**ITEMS**
↓

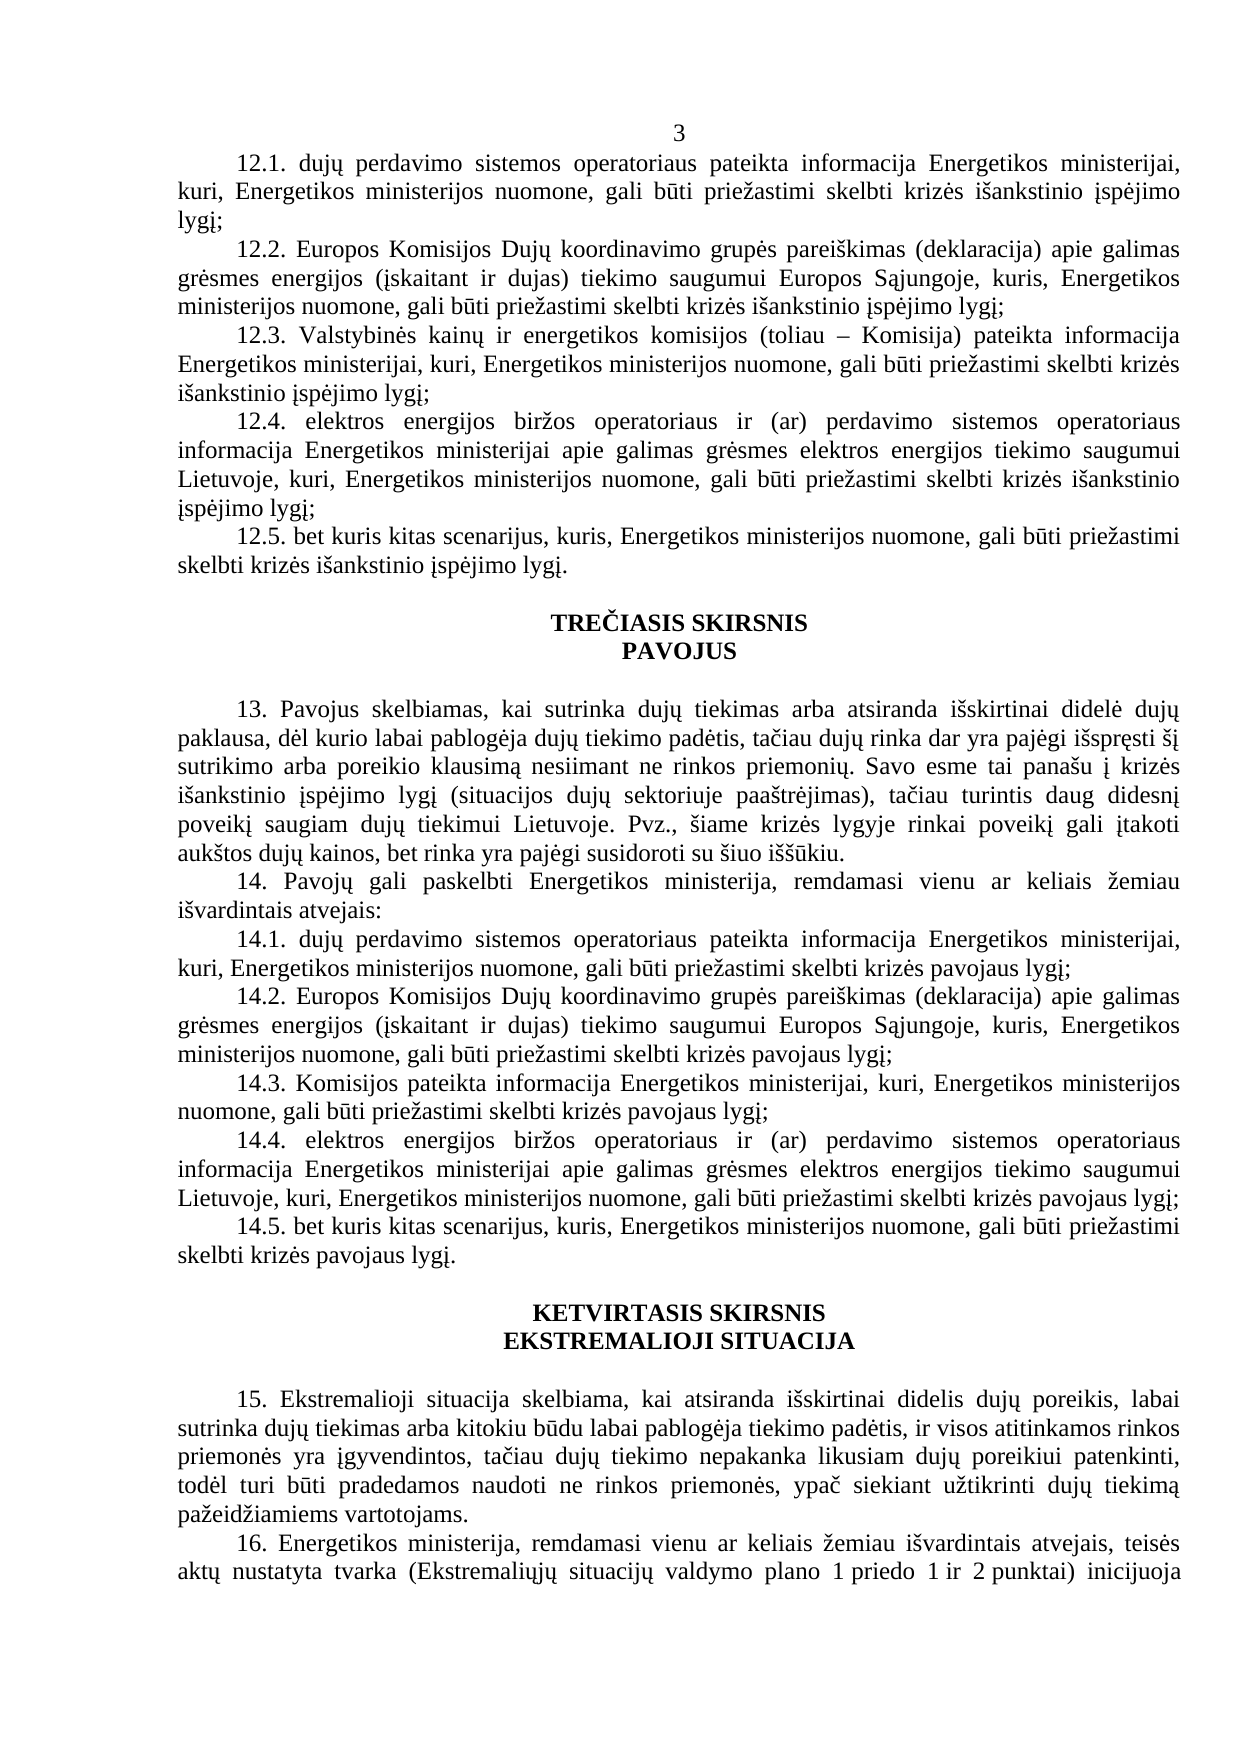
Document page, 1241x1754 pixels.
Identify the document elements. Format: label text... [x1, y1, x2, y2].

text 14.5. bet kuris kitas scenarijus, kuris, Energetikos ministerijos nuomone, gali būti priežastimi skelbti krizės pavojaus lygį. [177, 1211, 1181, 1269]
text 12.1. dujų perdavimo sistemos operatoriaus pateikta informacija Energetikos ministerijai, kuri, Energetikos ministerijos nuomone, gali būti priežastimi skelbti krizės išankstinio įspėjimo lygį; [177, 148, 1181, 234]
text 14.4. elektros energijos biržos operatoriaus ir (ar) perdavimo sistemos operatoriaus informacija Energetikos ministerijai apie galimas grėsmes elektros energijos tiekimo saugumui Lietuvoje, kuri, Energetikos ministerijos nuomone, gali būti priežastimi skelbti krizės pavojaus lygį; [177, 1125, 1181, 1211]
text KETVIRTASIS SKIRSNIS [177, 1298, 1181, 1326]
text 13. Pavojus skelbiamas, kai sutrinka dujų tiekimas arba atsiranda išskirtinai didelė dujų paklausa, dėl kurio labai pablogėja dujų tiekimo padėtis, tačiau dujų rinka dar yra pajėgi išspręsti šį sutrikimo arba poreikio klausimą nesiimant ne rinkos priemonių. Savo esme tai panašu į krizės išankstinio įspėjimo lygį (situacijos dujų sektoriuje paaštrėjimas), tačiau turintis daug didesnį poveikį saugiam dujų tiekimui Lietuvoje. Pvz., šiame krizės lygyje rinkai poveikį gali įtakoti aukštos dujų kainos, bet rinka yra pajėgi susidoroti su šiuo iššūkiu. [177, 694, 1181, 866]
text PAVOJUS [177, 636, 1181, 665]
text 16. Energetikos ministerija, remdamasi vienu ar keliais žemiau išvardintais atvejais, teisės aktų nustatyta tvarka (Ekstremaliųjų situacijų valdymo plano 1 priedo 1 ir 2 punktai) inicijuoja [177, 1528, 1181, 1585]
text 12.5. bet kuris kitas scenarijus, kuris, Energetikos ministerijos nuomone, gali būti priežastimi skelbti krizės išankstinio įspėjimo lygį. [177, 521, 1181, 579]
text 14.3. Komisijos pateikta informacija Energetikos ministerijai, kuri, Energetikos ministerijos nuomone, gali būti priežastimi skelbti krizės pavojaus lygį; [177, 1068, 1181, 1125]
text 12.3. Valstybinės kainų ir energetikos komisijos (toliau – Komisija) pateikta informacija Energetikos ministerijai, kuri, Energetikos ministerijos nuomone, gali būti priežastimi skelbti krizės išankstinio įspėjimo lygį; [177, 320, 1181, 406]
text 14.1. dujų perdavimo sistemos operatoriaus pateikta informacija Energetikos ministerijai, kuri, Energetikos ministerijos nuomone, gali būti priežastimi skelbti krizės pavojaus lygį; [177, 924, 1181, 981]
text EKSTREMALIOJI SITUACIJA [177, 1326, 1181, 1355]
text 14. Pavojų gali paskelbti Energetikos ministerija, remdamasi vienu ar keliais žemiau išvardintais atvejais: [177, 866, 1181, 924]
text 12.2. Europos Komisijos Dujų koordinavimo grupės pareiškimas (deklaracija) apie galimas grėsmes energijos (įskaitant ir dujas) tiekimo saugumui Europos Sąjungoje, kuris, Energetikos ministerijos nuomone, gali būti priežastimi skelbti krizės išankstinio įspėjimo lygį; [177, 234, 1181, 320]
text 15. Ekstremalioji situacija skelbiama, kai atsiranda išskirtinai didelis dujų poreikis, labai sutrinka dujų tiekimas arba kitokiu būdu labai pablogėja tiekimo padėtis, ir visos atitinkamos rinkos priemonės yra įgyvendintos, tačiau dujų tiekimo nepakanka likusiam dujų poreikiui patenkinti, todėl turi būti pradedamos naudoti ne rinkos priemonės, ypač siekiant užtikrinti dujų tiekimą pažeidžiamiems vartotojams. [177, 1384, 1181, 1528]
text 12.4. elektros energijos biržos operatoriaus ir (ar) perdavimo sistemos operatoriaus informacija Energetikos ministerijai apie galimas grėsmes elektros energijos tiekimo saugumui Lietuvoje, kuri, Energetikos ministerijos nuomone, gali būti priežastimi skelbti krizės išankstinio įspėjimo lygį; [177, 406, 1181, 521]
text 14.2. Europos Komisijos Dujų koordinavimo grupės pareiškimas (deklaracija) apie galimas grėsmes energijos (įskaitant ir dujas) tiekimo saugumui Europos Sąjungoje, kuris, Energetikos ministerijos nuomone, gali būti priežastimi skelbti krizės pavojaus lygį; [177, 981, 1181, 1068]
text TREČIASIS SKIRSNIS [177, 608, 1181, 636]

↑

**WRITTEN REQUEST**
Rewrite every line of the data above, swapping each occurrence of "operatoriaus" for "valdytojo" and changing nothing else. Don't include the pictures.

**SOLUTION**
Document page, 1241x1754 pixels.
Identify the document elements. Format: label text... [x1, y1, x2, y2].

text 14.5. bet kuris kitas scenarijus, kuris, Energetikos ministerijos nuomone, gali būti priežastimi skelbti krizės pavojaus lygį. [177, 1211, 1181, 1269]
text 12.1. dujų perdavimo sistemos valdytojo pateikta informacija Energetikos ministerijai, kuri, Energetikos ministerijos nuomone, gali būti priežastimi skelbti krizės išankstinio įspėjimo lygį; [177, 148, 1181, 234]
text 14.4. elektros energijos biržos valdytojo ir (ar) perdavimo sistemos valdytojo informacija Energetikos ministerijai apie galimas grėsmes elektros energijos tiekimo saugumui Lietuvoje, kuri, Energetikos ministerijos nuomone, gali būti priežastimi skelbti krizės pavojaus lygį; [177, 1125, 1181, 1211]
text KETVIRTASIS SKIRSNIS [177, 1298, 1181, 1326]
text 13. Pavojus skelbiamas, kai sutrinka dujų tiekimas arba atsiranda išskirtinai didelė dujų paklausa, dėl kurio labai pablogėja dujų tiekimo padėtis, tačiau dujų rinka dar yra pajėgi išspręsti šį sutrikimo arba poreikio klausimą nesiimant ne rinkos priemonių. Savo esme tai panašu į krizės išankstinio įspėjimo lygį (situacijos dujų sektoriuje paaštrėjimas), tačiau turintis daug didesnį poveikį saugiam dujų tiekimui Lietuvoje. Pvz., šiame krizės lygyje rinkai poveikį gali įtakoti aukštos dujų kainos, bet rinka yra pajėgi susidoroti su šiuo iššūkiu. [177, 694, 1181, 866]
text PAVOJUS [177, 636, 1181, 665]
text 16. Energetikos ministerija, remdamasi vienu ar keliais žemiau išvardintais atvejais, teisės aktų nustatyta tvarka (Ekstremaliųjų situacijų valdymo plano 1 priedo 1 ir 2 punktai) inicijuoja [177, 1528, 1181, 1585]
text 12.5. bet kuris kitas scenarijus, kuris, Energetikos ministerijos nuomone, gali būti priežastimi skelbti krizės išankstinio įspėjimo lygį. [177, 521, 1181, 579]
text 14.3. Komisijos pateikta informacija Energetikos ministerijai, kuri, Energetikos ministerijos nuomone, gali būti priežastimi skelbti krizės pavojaus lygį; [177, 1068, 1181, 1125]
text 12.3. Valstybinės kainų ir energetikos komisijos (toliau – Komisija) pateikta informacija Energetikos ministerijai, kuri, Energetikos ministerijos nuomone, gali būti priežastimi skelbti krizės išankstinio įspėjimo lygį; [177, 320, 1181, 406]
text 14.1. dujų perdavimo sistemos valdytojo pateikta informacija Energetikos ministerijai, kuri, Energetikos ministerijos nuomone, gali būti priežastimi skelbti krizės pavojaus lygį; [177, 924, 1181, 981]
text EKSTREMALIOJI SITUACIJA [177, 1326, 1181, 1355]
text 14. Pavojų gali paskelbti Energetikos ministerija, remdamasi vienu ar keliais žemiau išvardintais atvejais: [177, 866, 1181, 924]
text 12.2. Europos Komisijos Dujų koordinavimo grupės pareiškimas (deklaracija) apie galimas grėsmes energijos (įskaitant ir dujas) tiekimo saugumui Europos Sąjungoje, kuris, Energetikos ministerijos nuomone, gali būti priežastimi skelbti krizės išankstinio įspėjimo lygį; [177, 234, 1181, 320]
text 15. Ekstremalioji situacija skelbiama, kai atsiranda išskirtinai didelis dujų poreikis, labai sutrinka dujų tiekimas arba kitokiu būdu labai pablogėja tiekimo padėtis, ir visos atitinkamos rinkos priemonės yra įgyvendintos, tačiau dujų tiekimo nepakanka likusiam dujų poreikiui patenkinti, todėl turi būti pradedamos naudoti ne rinkos priemonės, ypač siekiant užtikrinti dujų tiekimą pažeidžiamiems vartotojams. [177, 1384, 1181, 1528]
text 12.4. elektros energijos biržos valdytojo ir (ar) perdavimo sistemos valdytojo informacija Energetikos ministerijai apie galimas grėsmes elektros energijos tiekimo saugumui Lietuvoje, kuri, Energetikos ministerijos nuomone, gali būti priežastimi skelbti krizės išankstinio įspėjimo lygį; [177, 406, 1181, 521]
text 14.2. Europos Komisijos Dujų koordinavimo grupės pareiškimas (deklaracija) apie galimas grėsmes energijos (įskaitant ir dujas) tiekimo saugumui Europos Sąjungoje, kuris, Energetikos ministerijos nuomone, gali būti priežastimi skelbti krizės pavojaus lygį; [177, 981, 1181, 1068]
text TREČIASIS SKIRSNIS [177, 608, 1181, 636]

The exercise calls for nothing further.